2022-09-20

辻哲夫・元厚生労働事務次官が語る「85歳以上も社会参加できる世の中を!」



協業するキユーピーへの期待

 ―― 東京大学高齢社会総合研究機構はキユーピーとも協業しています。辻さんがキユーピーに対して期待することとはどんなことになりますか。

 辻 産業界全般でモノからコトへという言葉をよく聞きます。食品単体の販売も大切です。その食品が皆に愛されることも大事でしょう。ただ、単に食品を売るだけではなくて、食品を売ることを通して、食の生活様式を提案していくことが大事になってきます。

 つまり、これを食べたら健康は大丈夫だ、あるいは食べ物によっては、お薬に近い効能を持っているものもあるかもしれませんが、フレイル予防の場合は三本柱の中で大切なことは「しっかり食べる」ということがポイントです。

 誰もが歳をとったら筋肉が減少して痩せるのです。だからこそ、しっかり食べるということがもの凄く重要になってきます。三本柱の大きな入り口は「食」です。しかも、これさえ食べてもらったら大丈夫ですよということはありません。

 三本の柱を十分理解された上で、一定量のたんぱく質の摂取が良いといった様々なエビデンスに基づいて上手に「食」を楽しみながら幸せになる。このような生活様式を提案することの重要性をキユーピーさんはきちんと理解され、取り組みの肝に位置づけている。具体的に言えば、キユーピーさんの食品を使った良い食事のレシピも提案されていることです。商品を販売するときに、このような提案をされており、その願いがお客様に伝わることが大切です。

 その点、小売店と食品製造業が組んでくださると、その効果は大きいと思います。フレイル予防に一緒に取り組んでくださっている、例えばイオンさんも健康と地域貢献を目標としています。そこにキユーピーさんも非常に大きな夢を持たれた企業としてジョイントされた形となります。

 三本柱の中の「栄養」という柱のうち「食」で言えば、たんぱく質の摂取とは筋肉を作る上でも非常に重要な要素となります。

 先ほど歳をとったら痩せてしまうと申し上げました。
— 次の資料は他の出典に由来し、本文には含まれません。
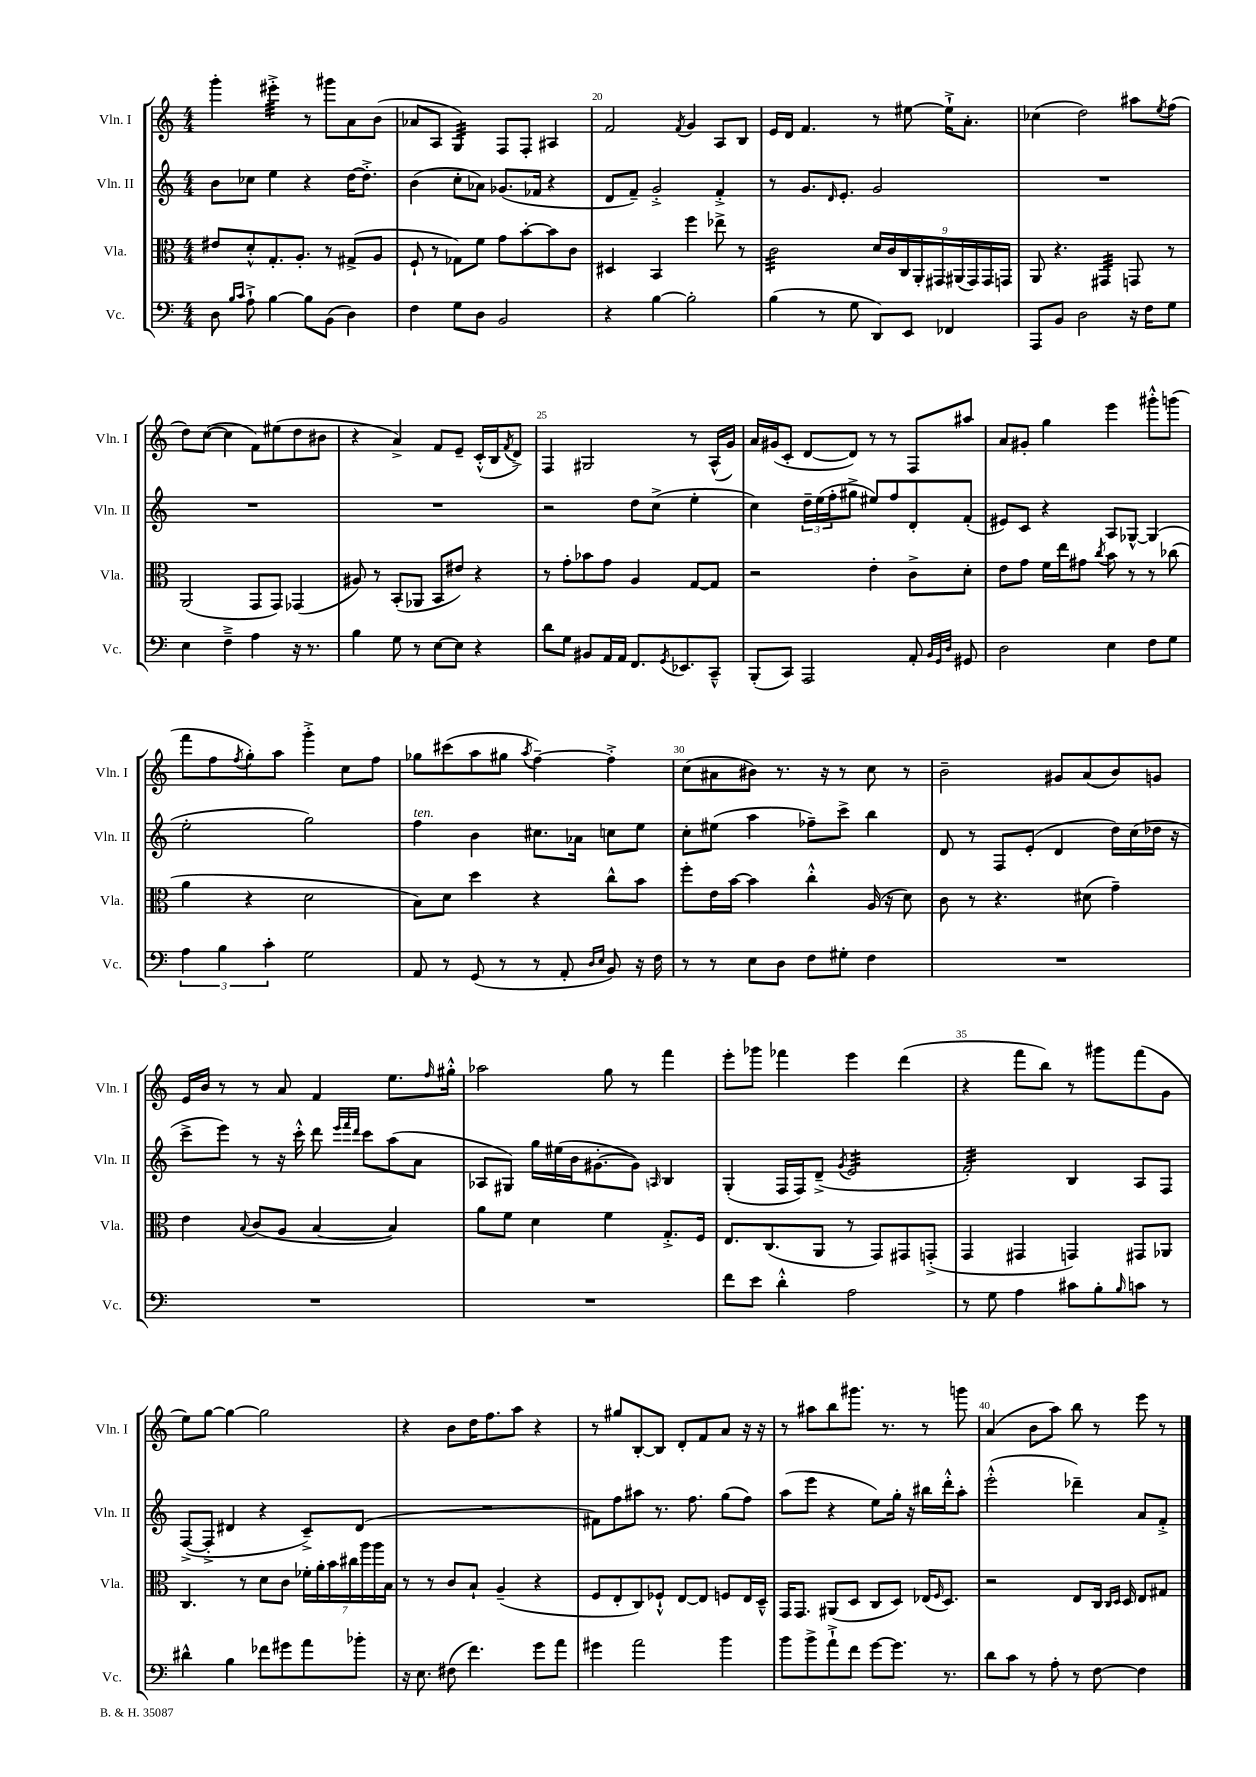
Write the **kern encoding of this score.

**kern	**kern	**kern	**kern
*staff4	*staff3	*staff2	*staff1
*clefF4	*clefC3	*clefG2	*clefG2
*k[]	*k[]	*k[]	*k[]
*M4/4	*M4/4	*M4/4	*M4/4
8D	8e#	8b	4ggg'
16qqB	.	.	.
16qqc	.	.	.
8A`^	8d'^^	8cc-	.
[4B	8.G'	4ee	4eee#'^
.	8.A'	.	.
8B]	.	4r	8r
(8BB	8r	.	8ggg#
4D)	(8G#^	[16dd	8a
.	.	8.dd'^]	.
.	8A	.	(8b
=	=	=	=
4F	8F`	(4b	8a-
.	8r	.	8A
8G	8G-)	8cc'	4G)
8D	8f	8a-)	.
2BB	8g	(8.g-	8F
.	[8b'	.	8F'
.	.	16f-	.
.	8b]	4r	4A#
.	8c	.	.
=	=	=	=
4r	4D#	8d	2f
.	.	8f~)	.
[4B	4BB	2g'^	.
.	.	.	8qf
2B']	4ff	.	4g
.	8ee-^	4f'^	8A
.	8r	.	8B
=	=	=	=
(4B	2c	8r	16e
.	.	.	16d
.	.	8.g	4.f
8r	.	.	.
.	.	16qqd	.
.	.	8.e'	.
8G	.	.	.
8DD)	18d	2g	8r
.	18c	.	.
.	18C	.	.
8EE	.	.	[8ee#
.	18AA'	.	.
.	18GG#	.	.
4FF-	.	.	16ee#`^]
.	(18AA#	.	.
.	.	.	8.a'
.	18GG#)	.	.
.	18GG#	.	.
.	18GG	.	.
=	=	=	=
8AAA	8AA	1r	(4cc-
8BB	4.r	.	.
2D	.	.	2dd)
.	4GG#	.	.
16r	8GG	.	8aa#
16F	.	.	.
.	.	.	8qee
8G	8r	.	(8ff
=	=	=	=
4E	(2AA	1r	8dd)
.	.	.	([8cc
4F~^	.	.	4cc]
4A	8GG	.	8f)
.	8GG)	.	(8ee#
16r	(4GG-	.	8dd
8.r	.	.	.
.	.	.	8b#
=	=	=	=
4B	8A#)	1r	4r
.	8r	.	.
8G	(8BB'	.	4a^)
8r	8AA-	.	.
[8E	8BB	.	8f
8E]	8e#)	.	8e~
4r	4r	.	(16c'^^
.	.	.	16B
.	.	.	8qf
.	.	.	8d^)
=	=	=	=
8d	8r	2r	4F
8G	8g'	.	.
8BB#	8b-	.	2G#
16AA	8g	.	.
16AA	.	.	.
8.FF	4A	8dd	.
.	.	(8cc^	.
8qGG	.	.	.
8.EE-	.	.	.
.	[8G	4ee'	8r
8CC~^^	8G]	.	(16A^^
.	.	.	16g)
=	=	=	=
(8BBB'	2r	4cc)	16a
.	.	.	(16g#
8CC)	.	.	8c'
2AAA	.	24dd~	[8d
.	.	(24ee	.
.	.	24ff'	.
.	.	8gg#^	8d])
.	4e'	8ee#)	8r
.	.	8ff	8r
8AA'	8c^	8d'	8F
32qqBB	.	.	.
32qqGG	.	.	.
32qqD	.	.	.
8GG#	8d'	(8f'	8aa#
=	=	=	=
2D	8e	8e#)	8a
.	8g	8c	8g#'
.	16f	4r	4gg
.	16ee	.	.
.	8g#	.	.
.	8qcc	.	.
4E	8b	8A	4eee
.	8r	[8G-^^	.
8F	8r	(4G-]	8ggg#'^^
8G	(8cc-	.	(8ggg
=	=	=	=
6A	4a	2ee'	8fff
.	.	.	8ff
6B	.	.	.
.	.	.	8qff
.	4r	.	8gg')
6c'	.	.	.
.	.	.	8aa
2G	2d	2gg)	4ggg'^
.	.	.	8cc
.	.	.	8ff
=	=	=	=
8AA	8B)	4ff	8gg-
8r	8d	.	(8ccc#
(8GG	4dd	4b	8aa
8r	.	.	8gg#
.	.	.	8qaa
8r	4r	8.cc#	[4ff~)
8AA'	.	.	.
.	.	16a-	.
16qqD	.	.	.
16qqE	.	.	.
8BB)	8cc^^	8cc	4ff'^]
16r	8b	8ee	.
16F	.	.	.
=	=	=	=
8r	8ff'	8cc'	(8cc
8r	16e	(8ee#	8a#
.	[16b	.	.
8E	4b]	4aa	8b#)
8D	.	.	8.r
8F	4cc'^^	8ff-~)	.
.	.	.	16r
8G#'	.	8ccc^	8r
4F	(16A	4bb	8cc
.	16r	.	.
.	8d)	.	8r
=	=	=	=
1r	8c	8d	2b~
.	8r	8r	.
.	4.r	8F	.
.	.	(8e'	.
.	.	4d	8g#
.	(8d#	.	(8a
.	4g~)	16dd)	8b)
.	.	(16cc	.
.	.	16dd-	8g
.	.	16r	.
=	=	=	=
1r	4e	8ccc^	16e
.	.	.	16b
.	.	8eee)	8r
.	8qqB	.	.
.	(8c	8r	8r
.	8A	16r	8a
.	.	16ccc'^^	.
.	[4B	8ddd	4f
.	.	32qqeee	.
.	.	32qqfff	.
.	.	32qqddd	.
.	.	8ccc	.
.	4B])	(8aa	8.ee
.	.	8a	.
.	.	.	16qqff
.	.	.	16gg#'^^
=	=	=	=
1r	8a	8A-	2aa-
.	8f	8G#)	.
.	4d	16gg	.
.	.	(16ee#	.
.	.	16b	.
.	.	[8.g#'	.
.	4f	.	8gg
.	.	8g#])	8r
.	.	16qqA	.
.	8.G'^	4B	4fff
.	16F	.	.
=	=	=	=
8f	8.E	(4G'	8eee'
8e	.	.	8ggg-
.	(8.C	.	.
4d'^^	.	16F	4fff-
.	.	16F)	.
.	8AA	(8d~^	.
.	.	8qg	.
2A	8r	2e	4eee
.	8GG)	.	.
.	8GG#	.	(4ddd
.	(8GG'^	.	.
=	=	=	=
8r	4GG	2f')	4r
8G	.	.	.
4A	4GG#	.	8fff
.	.	.	8bb)
8c#	4GG)	4B	8r
8B'	.	.	8ggg#
16qqB	.	.	.
8c	8GG#	8A	(8fff
8r	8AA-	8F	8g
=	=	=	=
4d#^^	4.C	([8F^	8ee)
.	.	8F'^]	[8gg
4B	.	4d#	4gg_
.	8r	.	.
8f-	8d	4r	2gg]
8g#	8c	.	.
8a	28f-'	8c~^)	.
.	28a'	.	.
.	28b	.	.
.	28cc#	.	.
8b-'	.	(8d#	.
.	28aa	.	.
.	28aa	.	.
.	28B	.	.
=	=	=	=
16r	8r	1r	4r
8.E	.	.	.
.	8r	.	.
(8F#	8c	.	8b
4.f)	8B`	.	16dd
.	.	.	8.ff
.	(4A~	.	.
.	.	.	8aa
8g	4r	.	4r
8a	.	.	.
=	=	=	=
4g#	8F	8f#)	8r
.	8E'	8ff	8gg#
2a	8C)	8aa#	[8B'
.	8F-`^^	8.r	8B]
.	[8E	.	8d'
.	.	8.ff	.
.	8E]	.	8f
4b	8F	(8gg	8a
.	16E	8ff)	16r
.	16D~^^	.	16r
=	=	=	=
8b	16GG	(8aa	8r
.	8.GG	.	.
8b^	.	8eee	8aa#
8a`^	(8AA#	4r	8bb
8f	8D	.	8.ggg#
[8g	8C	8ee)	.
.	.	.	8.r
8.g]	8D)	16gg'	.
.	.	16r	.
.	(16E-	16bb#	8r
.	16qqF	.	.
8.r	8.D)	16ddd'^^	.
.	.	8aa'	8ggg
=	=	=	=
8d	2r	(2eee'^^	(4a
8c	.	.	.
8r	.	.	8b
8A'	.	.	8aa)
8r	8E	4ddd-~)	8bb
[8F	16C	.	8r
.	16qqC	.	.
.	16qqD	.	.
.	16D	.	.
4F]	8E	8a	8eee
.	8G#	8f'^	8r
==	==	==	==
*-	*-	*-	*-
実は歳をとって痩せすぎている人よりも、小太りの人の方が長生きしているというデータもあります。ですから、一定のエネルギーを摂らなければならないということです。それから、摂取する食品も一定の多様性がある方が良い。

 キユーピーの髙宮満社長からは東大のエビデンスがきちんとしている点を評価していただいています。東大としてはこういったエビデンスを業界の皆様にお示し、フレイル予防に資するような食生活を提案していくことが大事であるということです。結局、特定食品の業界だけでは限界があるということです。
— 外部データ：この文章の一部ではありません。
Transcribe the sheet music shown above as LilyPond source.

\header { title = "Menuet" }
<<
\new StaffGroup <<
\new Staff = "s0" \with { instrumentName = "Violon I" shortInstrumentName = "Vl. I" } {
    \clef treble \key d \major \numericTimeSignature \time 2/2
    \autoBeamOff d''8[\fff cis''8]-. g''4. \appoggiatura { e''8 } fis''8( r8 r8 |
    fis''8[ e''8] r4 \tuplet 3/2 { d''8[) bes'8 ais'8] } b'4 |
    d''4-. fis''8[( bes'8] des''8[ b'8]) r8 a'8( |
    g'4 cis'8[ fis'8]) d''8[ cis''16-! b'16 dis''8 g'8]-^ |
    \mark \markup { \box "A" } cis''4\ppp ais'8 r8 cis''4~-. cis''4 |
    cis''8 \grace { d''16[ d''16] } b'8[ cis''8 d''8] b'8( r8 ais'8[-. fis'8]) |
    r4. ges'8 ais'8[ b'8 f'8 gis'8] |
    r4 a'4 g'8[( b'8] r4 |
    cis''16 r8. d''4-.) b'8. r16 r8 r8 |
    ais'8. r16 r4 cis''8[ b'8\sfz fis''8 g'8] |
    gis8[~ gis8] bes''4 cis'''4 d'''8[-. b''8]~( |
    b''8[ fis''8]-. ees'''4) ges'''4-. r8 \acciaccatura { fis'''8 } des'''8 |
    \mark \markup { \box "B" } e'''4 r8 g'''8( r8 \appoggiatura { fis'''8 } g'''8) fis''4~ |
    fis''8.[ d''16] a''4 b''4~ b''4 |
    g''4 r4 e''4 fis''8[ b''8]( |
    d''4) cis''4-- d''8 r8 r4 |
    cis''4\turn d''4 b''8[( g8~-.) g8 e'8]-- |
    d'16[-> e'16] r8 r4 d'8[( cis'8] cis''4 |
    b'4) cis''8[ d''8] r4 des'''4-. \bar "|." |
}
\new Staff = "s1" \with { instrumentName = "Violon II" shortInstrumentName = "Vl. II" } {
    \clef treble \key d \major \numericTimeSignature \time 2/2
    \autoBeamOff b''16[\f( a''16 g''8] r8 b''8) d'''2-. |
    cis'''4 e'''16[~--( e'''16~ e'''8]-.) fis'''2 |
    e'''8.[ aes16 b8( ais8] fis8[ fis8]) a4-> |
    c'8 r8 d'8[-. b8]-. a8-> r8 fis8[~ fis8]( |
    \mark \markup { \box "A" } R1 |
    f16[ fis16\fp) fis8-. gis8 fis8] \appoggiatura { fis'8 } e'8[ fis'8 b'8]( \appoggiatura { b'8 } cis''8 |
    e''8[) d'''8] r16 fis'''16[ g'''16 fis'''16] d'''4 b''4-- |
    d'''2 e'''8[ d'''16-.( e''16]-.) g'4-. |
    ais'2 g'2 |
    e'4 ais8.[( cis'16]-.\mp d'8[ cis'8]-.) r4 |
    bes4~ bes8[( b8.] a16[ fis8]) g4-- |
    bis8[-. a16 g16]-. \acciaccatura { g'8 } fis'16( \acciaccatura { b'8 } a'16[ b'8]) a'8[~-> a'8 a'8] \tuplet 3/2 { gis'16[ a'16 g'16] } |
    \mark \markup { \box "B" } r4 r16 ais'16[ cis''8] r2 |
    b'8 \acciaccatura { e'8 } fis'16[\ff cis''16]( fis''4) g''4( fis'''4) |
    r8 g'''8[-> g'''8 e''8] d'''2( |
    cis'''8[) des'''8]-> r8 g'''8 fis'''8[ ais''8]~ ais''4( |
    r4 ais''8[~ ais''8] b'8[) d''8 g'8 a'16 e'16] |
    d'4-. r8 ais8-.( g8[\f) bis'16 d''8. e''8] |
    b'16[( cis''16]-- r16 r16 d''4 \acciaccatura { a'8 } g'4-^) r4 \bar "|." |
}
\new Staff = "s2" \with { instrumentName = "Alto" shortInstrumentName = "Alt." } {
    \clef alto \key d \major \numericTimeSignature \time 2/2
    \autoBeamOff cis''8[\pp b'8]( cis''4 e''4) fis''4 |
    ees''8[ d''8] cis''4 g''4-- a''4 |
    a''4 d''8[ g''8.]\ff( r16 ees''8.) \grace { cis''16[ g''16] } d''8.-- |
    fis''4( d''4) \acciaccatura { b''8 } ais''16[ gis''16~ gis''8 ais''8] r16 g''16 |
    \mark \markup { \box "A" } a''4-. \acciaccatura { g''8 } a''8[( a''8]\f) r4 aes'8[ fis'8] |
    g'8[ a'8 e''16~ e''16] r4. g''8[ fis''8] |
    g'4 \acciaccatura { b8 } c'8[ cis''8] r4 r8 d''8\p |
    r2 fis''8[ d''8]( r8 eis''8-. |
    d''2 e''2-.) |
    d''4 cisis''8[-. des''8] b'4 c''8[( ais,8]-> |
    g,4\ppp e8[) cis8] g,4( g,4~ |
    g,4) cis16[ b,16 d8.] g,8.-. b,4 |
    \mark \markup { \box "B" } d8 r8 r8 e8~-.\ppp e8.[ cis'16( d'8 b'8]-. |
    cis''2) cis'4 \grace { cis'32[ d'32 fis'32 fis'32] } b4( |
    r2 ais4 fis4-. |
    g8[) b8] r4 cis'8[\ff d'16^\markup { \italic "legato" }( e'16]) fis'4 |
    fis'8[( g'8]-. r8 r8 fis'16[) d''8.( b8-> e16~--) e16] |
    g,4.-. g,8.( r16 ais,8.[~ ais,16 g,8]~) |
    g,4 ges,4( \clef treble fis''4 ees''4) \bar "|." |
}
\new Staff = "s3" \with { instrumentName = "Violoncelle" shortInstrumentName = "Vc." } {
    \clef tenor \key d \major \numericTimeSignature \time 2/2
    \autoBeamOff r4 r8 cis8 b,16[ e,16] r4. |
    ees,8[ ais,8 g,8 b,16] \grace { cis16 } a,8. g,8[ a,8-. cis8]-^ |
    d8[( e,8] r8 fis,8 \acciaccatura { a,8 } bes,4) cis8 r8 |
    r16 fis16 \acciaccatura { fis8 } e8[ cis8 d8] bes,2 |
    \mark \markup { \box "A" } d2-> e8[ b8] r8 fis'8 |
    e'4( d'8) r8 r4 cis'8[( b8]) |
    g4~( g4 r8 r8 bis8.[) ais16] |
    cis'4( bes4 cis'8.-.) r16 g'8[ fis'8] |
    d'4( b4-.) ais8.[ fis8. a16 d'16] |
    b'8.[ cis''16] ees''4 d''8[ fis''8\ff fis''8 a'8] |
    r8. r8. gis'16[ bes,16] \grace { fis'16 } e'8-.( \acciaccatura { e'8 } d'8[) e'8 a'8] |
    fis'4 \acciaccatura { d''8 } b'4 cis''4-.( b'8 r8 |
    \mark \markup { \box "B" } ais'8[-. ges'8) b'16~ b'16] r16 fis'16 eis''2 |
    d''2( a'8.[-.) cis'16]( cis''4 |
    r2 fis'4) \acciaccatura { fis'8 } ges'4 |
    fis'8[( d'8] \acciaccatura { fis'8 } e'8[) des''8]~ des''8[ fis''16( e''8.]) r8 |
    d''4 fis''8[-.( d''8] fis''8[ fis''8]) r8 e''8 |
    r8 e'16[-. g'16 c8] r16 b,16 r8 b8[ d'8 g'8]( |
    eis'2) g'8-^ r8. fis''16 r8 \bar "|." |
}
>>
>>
 フレイル予防は産学連携によって国民の食生活をこのような良い方向へ持って行こうという運動、つまり業界自主認証事業を目指すことになります。今キユーピーさんをはじめ様々な食品メーカーなどが今申し上げたエビデンスの下で連携して研究しているのですが、髙宮社長が語られたように民間企業の強みは食品と食事を美味しく、楽しくしてくださることです。国民に対してそういう商品や大きな場を提供して欲しいと願っています。